The latency interval between time of irradiation and time of detection of black dots was 31 months on average but it is impossible to know when they appeared. Short latency periods between irradiation and appearance of black dots have been reported in previous studies 2,9. It should be noted, that in one of our patients this latency was only four months suggesting that vascular injury may occur in the early post radiation period and not be restricted to delayed effects. The substantial increase in the number of microbleeds observed in four patients during the follow-up is not surprising considering that most vascular injury is known to happen months to years after treatment. These findings may also be related to the use of SWI in our study. A curious observation is that once established, these black dots do not grow in time suggesting that they may be hemorrhages rather than vascular malformations such as cavernomas which may grow, albeit slightly, as time passes.

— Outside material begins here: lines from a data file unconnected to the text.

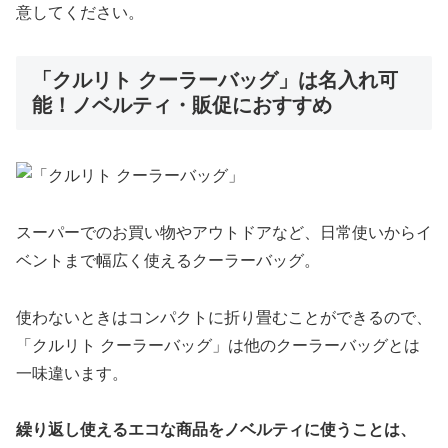
意してください。
「クルリト クーラーバッグ」は名入れ可
能！ノベルティ・販促におすすめ
スーパーでのお買い物やアウトドアなど、日常使いからイ
ベントまで幅広く使えるクーラーバッグ。
使わないときはコンパクトに折り畳むことができるので、
「クルリト クーラーバッグ」は他のクーラーバッグとは
一味違います。
繰り返し使えるエコな商品をノベルティに使うことは、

From the clinical standpoint, in patients diagnosed with cancer and who have received whole brain irradiation, detection of new findings always raises the possibility that these could represent metastases or lead to a search of other possible causes that may result in changes in management. An important preliminary observation is that none of the black dots identified in our patients showed contrast enhancement leading us to suggest that they should not be considered de facto hemorrhagic metastases but rather the expected course of post radiation effects. More importantly, these black dots are clinically asymptomatic and no changes in management or interval of follow-up studies are needed.
Conclusion
Radiation-related black dots as seen on SWI are a common effect of cranial irradiation. SWI increases the conspicuity of these black dots presumably induced by radiation. The etiology of these black dots is uncertain and they could be related to microbleeds, capillary telangiectasias, and/or small cavernomas but they are unlikely to be metastases. Black dots appear to be asymptomatic.